Our results raise questions about exit poll data

Our MRP estimates also are a useful counterpoint to the exit poll sponsored by a consortium of national news organizations. Nationally, our model finds an older and less-educated electorate than indicated by the exit poll, and a notably larger margin for Clinton among white college graduates. For instance, Trump was +3 points among college-educated white men in our estimate, vs. +14 in the exit poll; and Clinton won college-educated white women by 18 points in our estimate, vs. +7 in the exit poll. Given challenges in conducting and weighting the exit poll, our results are worth a good look.
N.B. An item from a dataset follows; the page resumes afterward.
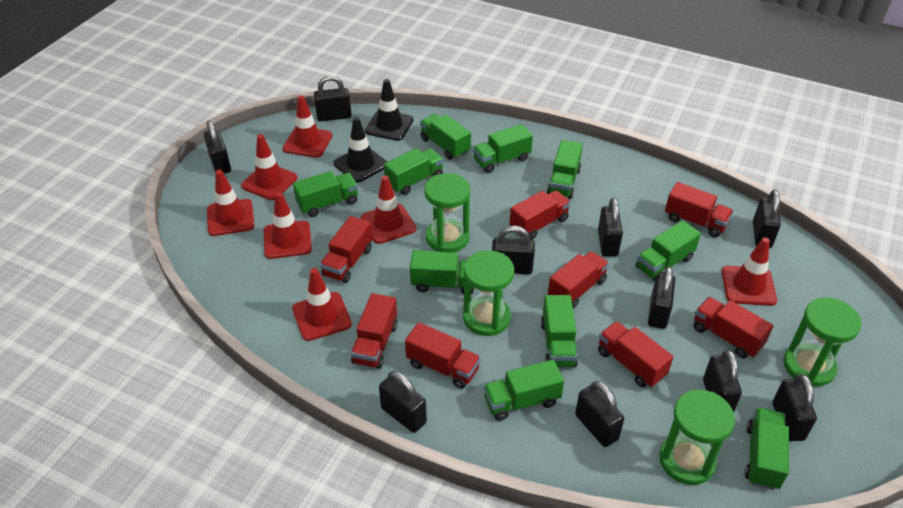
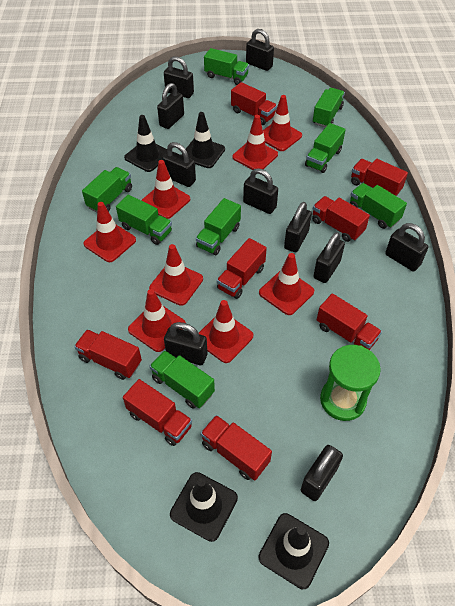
black traffic cone: 2 -> 4
green hourglass: 4 -> 1
green truck: 10 -> 8
red traffic cone: 7 -> 8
Our method doesn’t solve everything

Like any method, MRP and our specific application of it, has its limitations. It relies on the predictive power of demographic variables. We need separate models for everything we’re predicting. And we need a good, big data set; they’re expensive.

Most important, MRP doesn’t help with the main reason we conduct pre-election polls — to understand the substance of voters’ choices by measuring their predispositions, policy preferences, and views of candidate attributes. We’ll ultimately know who wins an election. But without thoughtful polling that goes well beyond the horse race, we’ll never know why.

Whatever the research goal, a clear lesson of the 2016 election is that relying on state polls is a risky enterprise. Some are done poorly, and we may not have good ones where we need them. The beauty of MRP is that given a large, high-quality data set, it predicts all states — and does so very accurately.

Gary Langer is president of Langer Research Associates.

Chad Kiewiet de Jonge, PhD, was a senior research analyst at Langer Research Associates during the 2016 election season.